Access to Music Key for People With Dementia
Access to Music for People With Dementia
Listening to familiar music offers therapeutic benefits for people with dementia, but operating devices that play music can be challenging for them.
Enter University of Guelph student and computer programming whiz Frazer Seymour. The 21-year-old helped create a device that makes accessing songs more manageable for people with memory loss.
“Independent access to music for people with dementia is hard, because with something like a record or CD player, they slowly lose the ability to use it,” says Seymour.
The fifth-year computer science student was part of a team that designed and built AMI (Adaptable Music Interface). The device, which works with a tablet computer, could soon be a therapeutic consumer product.
Seymour built and programmed AMI, and recently was the lead author of an academic research note about the design, configurations and functionality of the interface.
AMI, he explained, is a physical interface, or dock, for controlling music playback on an iPad. Someone, usually a caregiver, puts the music onto an iPad through iTunes. AMI controls the playing, something like a remote controller.

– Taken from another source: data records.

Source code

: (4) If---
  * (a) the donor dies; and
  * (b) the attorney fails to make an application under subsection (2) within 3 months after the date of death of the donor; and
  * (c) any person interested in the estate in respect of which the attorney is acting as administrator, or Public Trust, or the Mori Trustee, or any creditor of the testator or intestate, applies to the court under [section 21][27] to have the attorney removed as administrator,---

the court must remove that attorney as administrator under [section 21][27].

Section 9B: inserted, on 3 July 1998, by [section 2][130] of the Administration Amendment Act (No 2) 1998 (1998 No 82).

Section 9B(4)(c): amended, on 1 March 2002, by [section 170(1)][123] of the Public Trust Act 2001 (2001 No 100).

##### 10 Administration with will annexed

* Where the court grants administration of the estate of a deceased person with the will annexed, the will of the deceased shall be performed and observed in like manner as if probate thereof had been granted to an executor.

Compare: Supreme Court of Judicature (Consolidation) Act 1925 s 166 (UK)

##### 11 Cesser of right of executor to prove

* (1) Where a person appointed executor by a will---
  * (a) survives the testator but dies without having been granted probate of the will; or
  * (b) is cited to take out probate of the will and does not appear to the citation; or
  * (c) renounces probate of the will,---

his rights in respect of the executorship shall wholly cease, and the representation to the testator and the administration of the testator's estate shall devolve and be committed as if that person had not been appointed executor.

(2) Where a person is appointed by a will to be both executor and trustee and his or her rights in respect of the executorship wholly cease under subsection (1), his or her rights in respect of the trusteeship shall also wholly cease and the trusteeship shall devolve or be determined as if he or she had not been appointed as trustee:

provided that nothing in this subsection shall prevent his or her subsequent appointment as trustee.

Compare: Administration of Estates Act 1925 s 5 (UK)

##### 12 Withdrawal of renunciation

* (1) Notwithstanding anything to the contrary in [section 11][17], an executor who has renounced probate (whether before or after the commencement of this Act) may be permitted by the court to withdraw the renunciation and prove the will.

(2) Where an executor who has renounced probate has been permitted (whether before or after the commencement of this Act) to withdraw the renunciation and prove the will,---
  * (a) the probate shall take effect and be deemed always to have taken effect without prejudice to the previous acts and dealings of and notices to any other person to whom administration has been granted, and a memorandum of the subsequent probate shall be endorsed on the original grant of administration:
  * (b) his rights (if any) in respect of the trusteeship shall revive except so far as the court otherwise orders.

There are many different ways to configure AMI, depending on the cognitive and physical capabilities of the user.
“Someone restricted from using a device that has knobs for inputs, because they can’t grasp the knob and turn it, can now swap the knobs for more accessible volume,” he said. “Someone who is overwhelmed by too many inputs can remove ones they don’t want to use for a simpler system that they can use.”
Seymour said he is interested in all aspects of computer science. He focuses on how to best incorporate coding and design into people’s lives for a meaningful, useful purpose.
“Coding is definitely my thing, and I have a personal interest in dementia,” he said.
Both of Seymour’s grandmothers had the condition at roughly the same time. With them in mind, Seymour dreamt up interactive designs specifically involving the saving of memories and making them more accessible to those with dementia.
He then became part of the AMI team, focusing on music.
“Something that we knew anecdotally for a while, and that research has been backing up for 30 years or so, is that music and music therapy is really useful for people with dementia,” he says.
For example, people with the condition are often affected by a heightened sense of anxiety. Songs with a connection to the person’s life have a calming effect.
The AMI team explored a number of design concepts, and what emerged was a docking station for an iPad – an interface for a digital music player.
“What we ended up building was a device that could be reconfigured, depending on the needs of the person using it,” Seymour adds. “We built two full prototypes, with a bunch of plug-and-play components on them.”
Seymour worked on the project with the Toronto firms Autodesk Research and LifeMusic System. AMI is now in the hands of a start-up company that is planning production.
“It was a neat technical challenge,” he says. “And I got to play with these big, fancy 3-D printers. I was thrown into that environment and had to figure out how 3-D modelling and 3-D printing works, and how wiring and soldering electronics together works.”
Seymour started programming at age 13 after his parents bought him a how-to-code magazine and CD. “I started tinkering with it. It’s definitely my thing. I like the challenge of it. In theory, it all fits together and works automatically.”